▶ [Exercise aim] What you produce should be every line from the data that includes "system".

++++ Data supplied

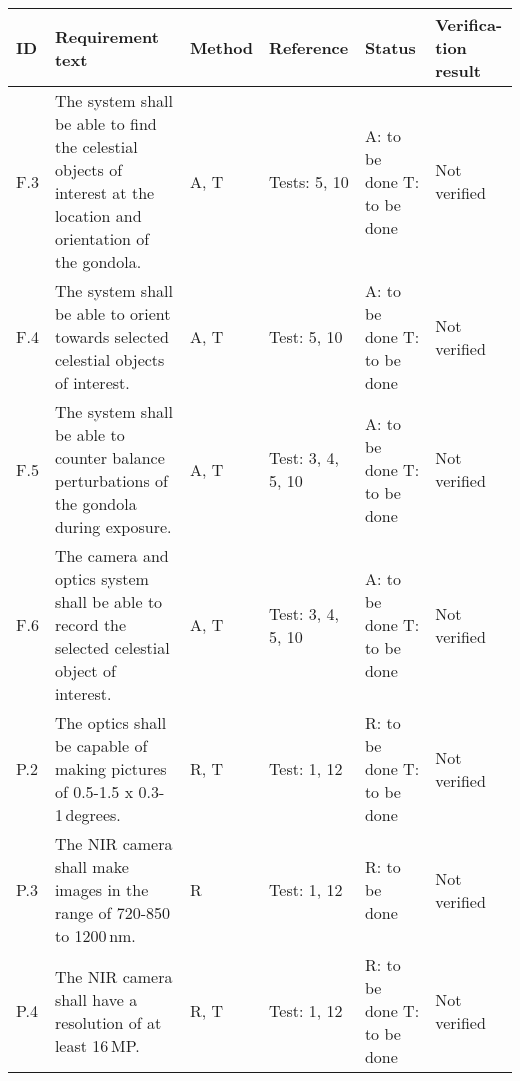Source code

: 
\makeatletter
\renewcommand\@makefntext[1]{\leftskip=3em\hskip-1em\@makefnmark#1}
\makeatother

\begin{longtable}[]{|m{}| m{}|m{}|m{}|m{}|m{}|}

\hline
\textbf{ID} & \textbf{Requirement text} & \textbf{Method} & \textbf{Reference} & \textbf{Status} & \textbf{Verifica-tion result} \\\hline

 F.3 & The system shall be able to find the celestial objects of interest at the location and orientation of the gondola.
& A, T & Tests: 5, 10 & A: to be done \newline T: to be done & Not verified \\\hline

  F.4 & The system shall be able to orient towards selected celestial objects of interest.
& A, T & Test: 5, 10 & A: to be done \newline T: to be done & Not verified \\\hline

  F.5 & The system shall be able to counter balance perturbations of the gondola during exposure.
& A, T & Test: 3, 4, 5, 10 & A: to be done \newline T: to be done & Not verified \\\hline

  F.6 & The camera and optics system shall be able to record the selected celestial object of interest.
& A, T & Test: 3, 4, 5, 10 & A: to be done \newline T: to be done & Not verified \\\hline




P.2 & The optics shall be capable of making pictures of 0.5-1.5 x 0.3-1\,degrees.
& R, T & Test: 1, 12 & R: to be done \newline T: to be done  & Not verified \\\hline

P.3 & The NIR camera shall make images in the range of 720-850 to 1200\,nm.
& R & Test: 1, 12 & R: to be done  & Not verified \\\hline

P.4 & The NIR camera shall have a resolution of at least 16\,MP.
& R, T& Test: 1, 12 & R: to be done \newline T: to be done & Not verified \\\hline


\end{longtable}
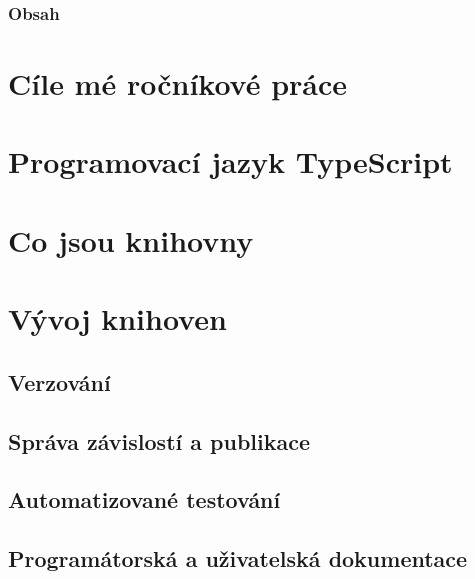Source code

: 




\begin{frame}
    \frametitle{Obsah}
    \tableofcontents
\end{frame}

\section[Ročníková práce]{Cíle mé ročníkové práce}	

	

\section[TypeScript]{Programovací jazyk TypeScript}





\section[Knihovny]{Co jsou knihovny}



\section[Vývoj knihoven]{Vývoj knihoven}

	

\subsection{Verzování}



\subsection[Správce balíčků]{Správa závislostí a publikace}



\subsection[Testování]{Automatizované testování}

	

\subsection[Dokumentace]{Programátorská a uživatelská dokumentace}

++++++++

▶ [Reply to the exercise]
 F.3 & The system shall be able to find the celestial objects of interest at the location and orientation of the gondola.
  F.4 & The system shall be able to orient towards selected celestial objects of interest.
  F.5 & The system shall be able to counter balance perturbations of the gondola during exposure.
  F.6 & The camera and optics system shall be able to record the selected celestial object of interest.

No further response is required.